(Texto proporcionado):
=======
No es mi película favorita. De hecho, no me acuerdo mucho de la película. Me acuerdo que Julieta Diaz lo llamaba por su apellido a su marido, Daniel Hendler. “Perelman” le decía. Que Adriana Aizenberg hacía de una secretaria. Creo que Fanny se llamaba. Y que Arturo Goetz era su jefe y amante. De profesión abogado, como mi papá. Me acuerdo de una puerta con un vidrio esmerilado de una oficina en Tribunales en una escena. Tanto más no me acuerdo.

Durante mi primaria, yo había sido extra en una de las primeras películas de Daniel Burman; Esperando al Mesías (Se ve mi papada en un coro de niños judíos). Por eso conocía su obra, y en mi casa su nombre era lo más cercano al cine argentino y judío que teníamos. Era el referente que nos representaba a la clase media judía argentina en la pantalla grande.
=======
(Datos para analizar):

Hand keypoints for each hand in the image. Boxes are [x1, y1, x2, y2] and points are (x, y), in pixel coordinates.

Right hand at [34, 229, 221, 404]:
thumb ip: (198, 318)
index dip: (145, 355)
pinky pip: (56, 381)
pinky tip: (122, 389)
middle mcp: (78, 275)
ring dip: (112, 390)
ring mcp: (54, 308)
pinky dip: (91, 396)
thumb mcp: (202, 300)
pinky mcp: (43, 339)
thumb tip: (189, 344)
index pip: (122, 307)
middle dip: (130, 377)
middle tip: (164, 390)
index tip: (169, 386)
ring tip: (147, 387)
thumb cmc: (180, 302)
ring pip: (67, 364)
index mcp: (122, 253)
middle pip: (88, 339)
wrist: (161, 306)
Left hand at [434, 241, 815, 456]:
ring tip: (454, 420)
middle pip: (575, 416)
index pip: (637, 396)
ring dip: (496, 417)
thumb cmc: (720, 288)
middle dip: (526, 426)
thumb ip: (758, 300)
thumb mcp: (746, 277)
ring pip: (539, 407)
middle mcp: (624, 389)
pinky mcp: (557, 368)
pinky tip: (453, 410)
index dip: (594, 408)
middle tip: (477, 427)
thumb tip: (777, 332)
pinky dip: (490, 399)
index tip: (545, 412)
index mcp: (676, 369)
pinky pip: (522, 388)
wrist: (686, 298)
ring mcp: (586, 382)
=======
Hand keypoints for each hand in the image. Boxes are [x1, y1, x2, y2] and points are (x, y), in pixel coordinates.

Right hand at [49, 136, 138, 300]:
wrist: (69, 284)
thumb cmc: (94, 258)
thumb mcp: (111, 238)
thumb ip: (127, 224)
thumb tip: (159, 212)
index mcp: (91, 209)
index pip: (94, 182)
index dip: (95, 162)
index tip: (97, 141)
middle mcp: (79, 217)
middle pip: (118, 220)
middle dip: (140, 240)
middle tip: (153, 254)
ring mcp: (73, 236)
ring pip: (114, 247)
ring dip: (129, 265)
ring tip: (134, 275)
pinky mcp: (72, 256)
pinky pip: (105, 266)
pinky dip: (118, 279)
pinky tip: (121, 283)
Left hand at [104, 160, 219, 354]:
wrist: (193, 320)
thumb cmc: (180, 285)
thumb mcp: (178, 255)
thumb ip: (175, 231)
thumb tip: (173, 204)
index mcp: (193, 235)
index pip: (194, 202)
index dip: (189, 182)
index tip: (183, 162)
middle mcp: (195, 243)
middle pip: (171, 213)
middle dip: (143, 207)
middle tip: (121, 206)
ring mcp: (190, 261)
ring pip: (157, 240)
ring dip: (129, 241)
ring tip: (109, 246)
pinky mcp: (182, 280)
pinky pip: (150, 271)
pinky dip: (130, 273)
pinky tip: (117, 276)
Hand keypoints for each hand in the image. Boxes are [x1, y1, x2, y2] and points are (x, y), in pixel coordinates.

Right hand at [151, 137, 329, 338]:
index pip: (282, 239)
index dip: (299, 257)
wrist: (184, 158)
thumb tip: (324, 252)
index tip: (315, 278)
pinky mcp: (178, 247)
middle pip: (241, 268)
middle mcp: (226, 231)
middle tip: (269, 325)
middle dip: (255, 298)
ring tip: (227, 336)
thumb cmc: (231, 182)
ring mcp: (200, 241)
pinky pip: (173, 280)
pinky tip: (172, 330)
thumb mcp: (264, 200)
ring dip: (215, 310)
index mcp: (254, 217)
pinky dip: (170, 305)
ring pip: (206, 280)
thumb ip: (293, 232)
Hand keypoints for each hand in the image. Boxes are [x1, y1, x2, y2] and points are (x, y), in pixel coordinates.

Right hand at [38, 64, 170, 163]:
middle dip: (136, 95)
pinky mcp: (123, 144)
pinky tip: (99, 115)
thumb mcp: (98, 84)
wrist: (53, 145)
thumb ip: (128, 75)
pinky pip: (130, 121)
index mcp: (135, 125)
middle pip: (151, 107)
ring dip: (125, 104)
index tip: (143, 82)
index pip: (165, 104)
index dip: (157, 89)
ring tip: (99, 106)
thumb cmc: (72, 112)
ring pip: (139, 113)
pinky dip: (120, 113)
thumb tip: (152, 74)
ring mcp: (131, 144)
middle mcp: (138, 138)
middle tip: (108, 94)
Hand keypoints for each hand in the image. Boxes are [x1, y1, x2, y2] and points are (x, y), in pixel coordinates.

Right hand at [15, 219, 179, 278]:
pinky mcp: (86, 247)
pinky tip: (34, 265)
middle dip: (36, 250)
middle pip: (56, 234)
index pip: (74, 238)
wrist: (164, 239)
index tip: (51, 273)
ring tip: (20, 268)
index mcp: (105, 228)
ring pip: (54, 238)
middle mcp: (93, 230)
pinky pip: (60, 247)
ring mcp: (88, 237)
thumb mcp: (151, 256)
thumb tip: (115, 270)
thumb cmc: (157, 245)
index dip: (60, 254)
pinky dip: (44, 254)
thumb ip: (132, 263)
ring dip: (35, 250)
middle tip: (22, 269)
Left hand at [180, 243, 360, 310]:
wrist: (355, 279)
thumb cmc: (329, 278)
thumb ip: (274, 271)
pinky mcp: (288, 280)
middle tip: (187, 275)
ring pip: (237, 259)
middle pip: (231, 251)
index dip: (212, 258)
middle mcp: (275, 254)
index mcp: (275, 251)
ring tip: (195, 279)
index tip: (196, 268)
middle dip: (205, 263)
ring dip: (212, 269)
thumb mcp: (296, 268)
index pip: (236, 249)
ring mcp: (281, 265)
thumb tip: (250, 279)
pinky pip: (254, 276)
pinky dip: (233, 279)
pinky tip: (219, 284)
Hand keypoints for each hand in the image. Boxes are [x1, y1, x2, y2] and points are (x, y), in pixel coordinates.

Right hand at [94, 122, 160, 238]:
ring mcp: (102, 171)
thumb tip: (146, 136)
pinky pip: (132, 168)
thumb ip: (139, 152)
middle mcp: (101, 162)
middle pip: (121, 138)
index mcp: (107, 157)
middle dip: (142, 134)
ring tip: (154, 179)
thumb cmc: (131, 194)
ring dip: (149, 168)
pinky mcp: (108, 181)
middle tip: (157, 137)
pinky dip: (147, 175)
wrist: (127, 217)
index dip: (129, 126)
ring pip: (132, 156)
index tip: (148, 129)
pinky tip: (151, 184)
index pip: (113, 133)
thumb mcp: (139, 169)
=======
(Lo que se pide):
Reproduce íntegramente el texto proporcionado. Estas líneas no tienen relación con el texto.

(Solución propuesta):
No es mi película favorita. De hecho, no me acuerdo mucho de la película. Me acuerdo que Julieta Diaz lo llamaba por su apellido a su marido, Daniel Hendler. “Perelman” le decía. Que Adriana Aizenberg hacía de una secretaria. Creo que Fanny se llamaba. Y que Arturo Goetz era su jefe y amante. De profesión abogado, como mi papá. Me acuerdo de una puerta con un vidrio esmerilado de una oficina en Tribunales en una escena. Tanto más no me acuerdo.

Durante mi primaria, yo había sido extra en una de las primeras películas de Daniel Burman; Esperando al Mesías (Se ve mi papada en un coro de niños judíos). Por eso conocía su obra, y en mi casa su nombre era lo más cercano al cine argentino y judío que teníamos. Era el referente que nos representaba a la clase media judía argentina en la pantalla grande.